» Extracted page text data
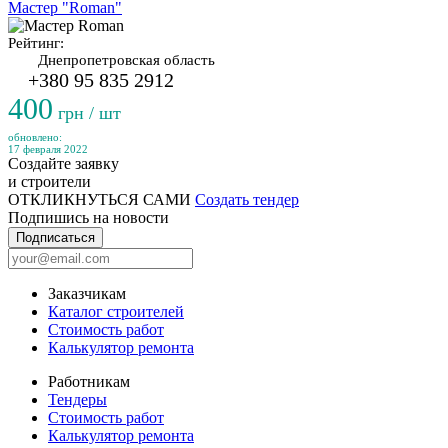
Мастер "Roman"
Рейтинг:
Днепропетровская область
+380 95 835 2912
400
грн / шт
обновлено:
17 февраля 2022
Создайте заявку
и строители
ОТКЛИКНУТЬСЯ САМИ
Создать тендер
Подпишись на новости
Подписаться
Заказчикам
Каталог строителей
Стоимость работ
Калькулятор ремонта
Работникам
Тендеры
Стоимость работ
Калькулятор ремонта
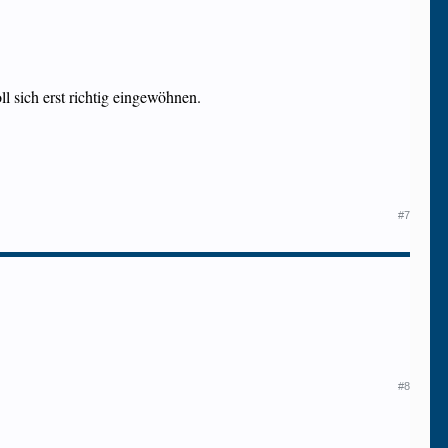
ll sich erst richtig eingewöhnen.
#7
#8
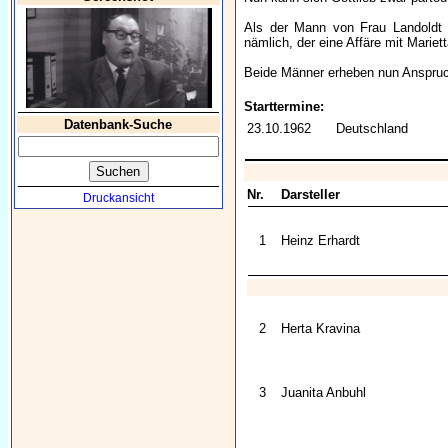
Als der Mann von Frau Landoldt v
nämlich, der eine Affäre mit Mariet
Beide Männer erheben nun Anspruc
Starttermine:
Datenbank-Suche
23.10.1962
Deutschland
Nr.
Darsteller
Druckansicht
1
Heinz Erhardt
2
Herta Kravina
3
Juanita Anbuhl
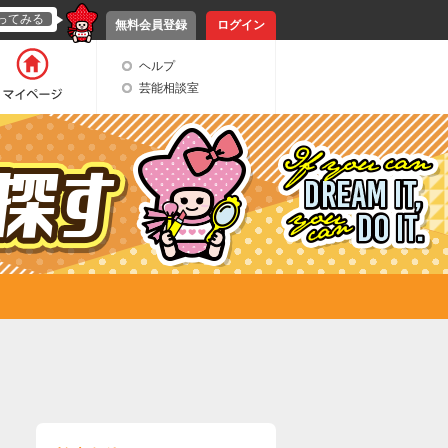
ってみる
無料会員登録
ログイン
ヘルプ
芸能相談室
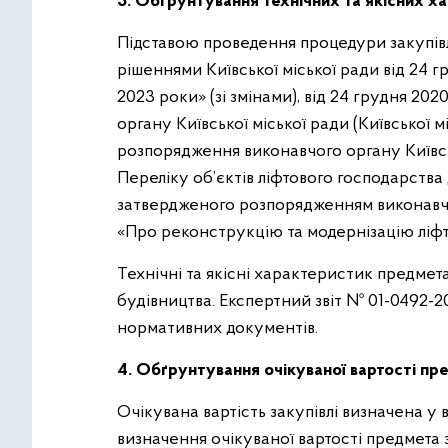
3. Обґрунтування технічних та якісних х
Підставою проведення процедури закупівлі
рішеннями Київської міської ради від 24 
2023 роки» (зі змінами), від 24 грудня 2
органу Київської міської ради (Київської 
розпорядження виконавчого органу Київсько
Переліку об’єктів ліфтового господарства 
затвердженого розпорядженням виконавчого
«Про реконструкцію та модернізацію ліфто
Технічні та якісні характеристик предмет
будівництва. Експертний звіт № 01-0492-20
нормативних документів.
4. Обґрунтування очікуваної вартості пре
Очікувана вартість закупівлі визначена у 
визначення очікуваної вартості предмета з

» Task requirements
Pull out every line of the listing above that contains the string "вартості", matching case exactly.

» Reply
4. Обґрунтування очікуваної вартості пре
визначення очікуваної вартості предмета з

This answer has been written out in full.